The absolute oral and regional intestinal bioavailabilities (BAs) and pharmacokinetics (PK) of 2',3'-dideoxyinosine (ddI), a nucleoside analog used in the treatment of human immunodeficiency virus (HIV) infection, were investigated in an in vivo intestinal-vascular access port (IVAP) dog model.

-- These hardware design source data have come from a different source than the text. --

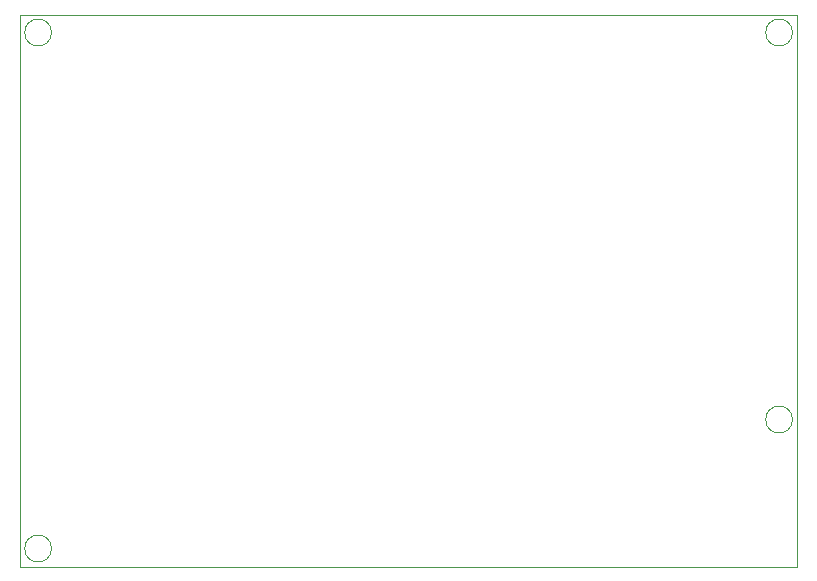
<source format=gbr>
%TF.GenerationSoftware,KiCad,Pcbnew,(7.0.0)*%
%TF.CreationDate,2023-04-20T18:18:11+02:00*%
%TF.ProjectId,PCB_uitlezen_gsm,5043425f-7569-4746-9c65-7a656e5f6773,rev?*%
%TF.SameCoordinates,Original*%
%TF.FileFunction,Profile,NP*%
%FSLAX46Y46*%
G04 Gerber Fmt 4.6, Leading zero omitted, Abs format (unit mm)*
G04 Created by KiCad (PCBNEW (7.0.0)) date 2023-04-20 18:18:11*
%MOMM*%
%LPD*%
G01*
G04 APERTURE LIST*
%TA.AperFunction,Profile*%
%ADD10C,0.100000*%
%TD*%
G04 APERTURE END LIST*
D10*
X77470000Y-69088000D02*
X143256000Y-69088000D01*
X143256000Y-69088000D02*
X143256000Y-115824000D01*
X143256000Y-115824000D02*
X77470000Y-115824000D01*
X77470000Y-115824000D02*
X77470000Y-69088000D01*
X80129923Y-114300000D02*
G75*
G03*
X80129923Y-114300000I-1135923J0D01*
G01*
X80129923Y-70612000D02*
G75*
G03*
X80129923Y-70612000I-1135923J0D01*
G01*
X142867923Y-70612000D02*
G75*
G03*
X142867923Y-70612000I-1135923J0D01*
G01*
X142867923Y-103378000D02*
G75*
G03*
X142867923Y-103378000I-1135923J0D01*
G01*
M02*

</source>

The mean (+/- SD) absolute regional intestinal BAs of ddI were 49.6 +/- 8.8, 42.7 +/- 7.9, and 13.6 +/- 5.4% after the bolus administration of unbuffered solutions containing 250 mg ddI into the duodenum, ileum, and colon of IVAP beagle dogs, respectively. The BA of the orally administered Videx 250 mg buffered chewable tablets was 44.9 +/- 1.6%. ddI absorption and disposition PK were modeled by simultaneously fitting intravenous, oral, and intestinal plasma level versus time data using a physiologically based PK model. The region-specific apparent absorption rates followed the rank order duodenum > ileum > colon. Apparent regional in vivo intestinal permeabilities correlated well with previously determined regional permeabilities in rats. The intestinal pH was monitored using a radiotelemetric pH monitoring system since ddI is unstable in an acidic environment. While the pH was found to be lower in the duodenum and proximal jejunum (approximately pH 6) than in the ileum or colon (pH > or = 7.0), ddI is reasonably stable across the entire pH range of the dog small intestine. These studies demonstrate that the regional reduction in ddI BA is consistent with a reported distal reduction in intestinal permeability and appears to be a significant contributing factor to the high degree of absorption variability reported for ddI.